Mit dem Sportrasen ist es wie mit den saftig-grünen Bildern auf den Milchpackungen und milchbasierten Produkten. Bei Letzteren kaschieren sie gerne einen Milchanteil von unter einem Prozent. So ist das mit dem Grün in unseren Landen: viel Schein, wenig Sein. Von schönen Bildern lebt nicht nur der real existierende Kapitalismus sondern auch das real existierende Kunstwerk im „Zeitalter seiner technischen Reproduzierbarkeit“ (Walter Benjamin). Und auch die boomende Esoterikszene weidet sich an den historisch verklärten Bildern heiler Naturlandschaften, die durch den Menschen zerstört worden seien.
Mit dem Sportrasen ist es wie mit den saftig-grünen Bildern auf den Milchpackungen.
Doch etwas stört das Bild von der heilen und heiligen Fußball-Rasenwelt: Es regnet. Es regnet richtig viel. Wer hätte das gedacht? Bei dem Spiel Rumänien gegen die Slowakei am 26. Juni in Frankfurt ballerte es von oben in einem Ausmaß herab, dass selbst der deutsche Reporter – oder war es gar eine Frau, wer weiß – nicht umhinkam, an die legendäre Wasserschlacht von Frankfurt zu erinnern. Die ist schon eine Weile eher und geschah während des Halbfinales bei der Fußball-WM von 1974 am 3. Juli im Spiel Westdeutschland gegen Polen. Da der Platz nicht über eine Drainage verfügte, glich er einer Seenlandschaft und war eigentlich unbespielbar. Polen hatte die bessere Mannschaft, die Deutschen gewannen leider trotzdem und kamen ins Endspiel gegen die Niederlande.
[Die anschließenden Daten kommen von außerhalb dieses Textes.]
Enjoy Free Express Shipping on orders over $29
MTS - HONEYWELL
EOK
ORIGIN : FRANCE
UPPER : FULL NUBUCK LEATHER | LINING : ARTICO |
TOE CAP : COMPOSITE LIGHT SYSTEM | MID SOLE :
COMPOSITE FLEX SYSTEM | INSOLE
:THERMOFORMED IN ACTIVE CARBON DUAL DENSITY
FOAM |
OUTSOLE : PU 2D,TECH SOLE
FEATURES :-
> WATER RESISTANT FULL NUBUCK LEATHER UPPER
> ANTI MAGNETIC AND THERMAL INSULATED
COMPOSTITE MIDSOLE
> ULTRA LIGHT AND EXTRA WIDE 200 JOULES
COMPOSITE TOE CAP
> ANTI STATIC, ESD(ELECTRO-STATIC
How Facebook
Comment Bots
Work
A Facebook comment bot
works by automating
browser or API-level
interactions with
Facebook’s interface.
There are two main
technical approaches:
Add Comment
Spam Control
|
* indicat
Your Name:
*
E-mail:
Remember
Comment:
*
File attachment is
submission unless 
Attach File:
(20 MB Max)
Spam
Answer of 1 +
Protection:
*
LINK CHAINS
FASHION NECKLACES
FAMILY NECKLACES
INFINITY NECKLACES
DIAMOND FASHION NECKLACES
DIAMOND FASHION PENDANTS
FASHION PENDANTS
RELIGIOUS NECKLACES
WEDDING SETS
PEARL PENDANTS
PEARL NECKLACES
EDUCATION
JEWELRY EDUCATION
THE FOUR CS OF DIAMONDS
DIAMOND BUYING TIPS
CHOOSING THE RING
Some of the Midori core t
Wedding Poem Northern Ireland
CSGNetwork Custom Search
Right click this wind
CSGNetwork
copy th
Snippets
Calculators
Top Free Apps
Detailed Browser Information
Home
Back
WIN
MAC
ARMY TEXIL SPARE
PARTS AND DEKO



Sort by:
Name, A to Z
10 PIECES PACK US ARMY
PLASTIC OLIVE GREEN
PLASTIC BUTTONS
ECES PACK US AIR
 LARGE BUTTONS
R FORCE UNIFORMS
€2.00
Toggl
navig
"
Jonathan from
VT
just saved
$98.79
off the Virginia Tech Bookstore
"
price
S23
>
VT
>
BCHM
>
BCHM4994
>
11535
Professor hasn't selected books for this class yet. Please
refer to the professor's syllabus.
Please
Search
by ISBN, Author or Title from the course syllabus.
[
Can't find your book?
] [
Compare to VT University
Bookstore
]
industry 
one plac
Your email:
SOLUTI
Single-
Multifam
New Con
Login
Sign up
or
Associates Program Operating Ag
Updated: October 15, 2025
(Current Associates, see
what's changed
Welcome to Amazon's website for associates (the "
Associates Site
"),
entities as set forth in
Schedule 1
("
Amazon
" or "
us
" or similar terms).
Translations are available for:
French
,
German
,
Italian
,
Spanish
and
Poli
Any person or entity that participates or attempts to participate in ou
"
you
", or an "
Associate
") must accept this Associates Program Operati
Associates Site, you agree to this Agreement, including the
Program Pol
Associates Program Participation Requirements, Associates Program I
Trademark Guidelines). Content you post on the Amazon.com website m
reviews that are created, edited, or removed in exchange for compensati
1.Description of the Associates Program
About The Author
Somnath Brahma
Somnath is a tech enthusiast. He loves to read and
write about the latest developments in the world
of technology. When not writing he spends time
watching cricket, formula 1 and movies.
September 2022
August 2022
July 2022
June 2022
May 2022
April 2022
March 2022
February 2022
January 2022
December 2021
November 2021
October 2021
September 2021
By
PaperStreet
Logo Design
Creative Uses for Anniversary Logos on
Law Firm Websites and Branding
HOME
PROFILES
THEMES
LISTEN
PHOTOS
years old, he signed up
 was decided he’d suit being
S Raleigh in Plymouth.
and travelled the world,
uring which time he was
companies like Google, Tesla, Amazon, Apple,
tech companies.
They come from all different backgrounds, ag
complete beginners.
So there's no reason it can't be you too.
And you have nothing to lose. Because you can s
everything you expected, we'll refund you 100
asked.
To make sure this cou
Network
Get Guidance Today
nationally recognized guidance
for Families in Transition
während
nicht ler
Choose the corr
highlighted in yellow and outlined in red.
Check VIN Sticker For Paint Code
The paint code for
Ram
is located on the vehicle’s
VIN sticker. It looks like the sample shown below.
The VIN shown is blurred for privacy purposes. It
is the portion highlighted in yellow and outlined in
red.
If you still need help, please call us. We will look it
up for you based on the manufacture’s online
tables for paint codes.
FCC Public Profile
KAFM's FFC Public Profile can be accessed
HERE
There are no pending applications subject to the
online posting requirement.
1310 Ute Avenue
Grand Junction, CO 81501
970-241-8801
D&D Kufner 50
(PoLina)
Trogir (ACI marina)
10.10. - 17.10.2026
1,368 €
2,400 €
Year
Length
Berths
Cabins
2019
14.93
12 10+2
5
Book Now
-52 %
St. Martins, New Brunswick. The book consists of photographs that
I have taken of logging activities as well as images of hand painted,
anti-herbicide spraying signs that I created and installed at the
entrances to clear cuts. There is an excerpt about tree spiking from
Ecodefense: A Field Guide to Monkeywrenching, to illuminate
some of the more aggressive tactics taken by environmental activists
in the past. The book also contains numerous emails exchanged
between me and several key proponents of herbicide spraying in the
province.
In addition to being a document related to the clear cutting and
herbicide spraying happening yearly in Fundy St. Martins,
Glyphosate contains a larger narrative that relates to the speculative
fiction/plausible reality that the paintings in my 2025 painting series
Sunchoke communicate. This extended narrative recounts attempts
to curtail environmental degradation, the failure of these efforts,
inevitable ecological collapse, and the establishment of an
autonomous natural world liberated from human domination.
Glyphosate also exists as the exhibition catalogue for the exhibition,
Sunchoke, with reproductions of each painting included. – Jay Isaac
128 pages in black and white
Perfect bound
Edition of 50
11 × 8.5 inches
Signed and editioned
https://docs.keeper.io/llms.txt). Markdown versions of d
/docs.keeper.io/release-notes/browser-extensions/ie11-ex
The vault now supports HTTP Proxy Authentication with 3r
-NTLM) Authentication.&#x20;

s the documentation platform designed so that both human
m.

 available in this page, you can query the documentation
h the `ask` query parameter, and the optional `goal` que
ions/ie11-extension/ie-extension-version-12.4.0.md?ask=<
Zurück ins Hier und Jetzt. Die Wassermassen im Spiel Türkei – Georgien am 18. Juni in Dortmund waren ebenfalls nicht ohne. Den Höhepunkt stellte aber zweifellos das Achtelfinalspiel Dänemark gegen Deutschland dar, das am vergangenen Samstag am gleichen Ort über die Bühne ging. Eine Viertelstunde vor dem Ende der ersten Halbzeit donnerte, blitzte und schüttete es derart, dass das Spiel unterbrochen werden musste. Das kommt im Hochleistungsfußball so selten vor wie eine Marienerscheinung oder eine Auferstehung in der Kirche.
Aber warum um alles in der Welt diese Wassermassen? Nun, die Erde wird wärmer, wärmere Luft nimmt mehr Feuchtigkeit auf und folglich regnet es auch manchmal mehr und auf engem Raum so viel, dass es im analogen Leben zu Hochwasser und weggeschwemmten Häusern und Autos kommt. Es wird „uns“ nichts anderes übrigbleiben: Wenn der Klimawandel den Fußball bedroht, müssen wir handeln, damit wir auch zukünftig Fußballspiele geordnet über die Bühne des gesättigten Rassengrüns bringen können. So haben die Fußball-EM und die das Spektakel organisierende UEFA – in deren Jargon bedeutet ‚organisieren‘, dass man den das Turnier ausrichtenden Ländern das Geld aus der Tasche zieht – unfreiwillig gezeigt, dass das heitere Spiel mit den „fröhlichen“ Nationalteams vom Klimawandel bedroht ist. Oh weia.
Drei Praxistipps:
- Nimm keinen Schirm mit ins Stadion. Wenn es regnet, ist das dein Schicksal.
- Da die Klimakrise den Fußball bedroht, müssen wir handeln.
- Bekämpfe die Klimakrise besser ohne die UEFA und du gewinnst.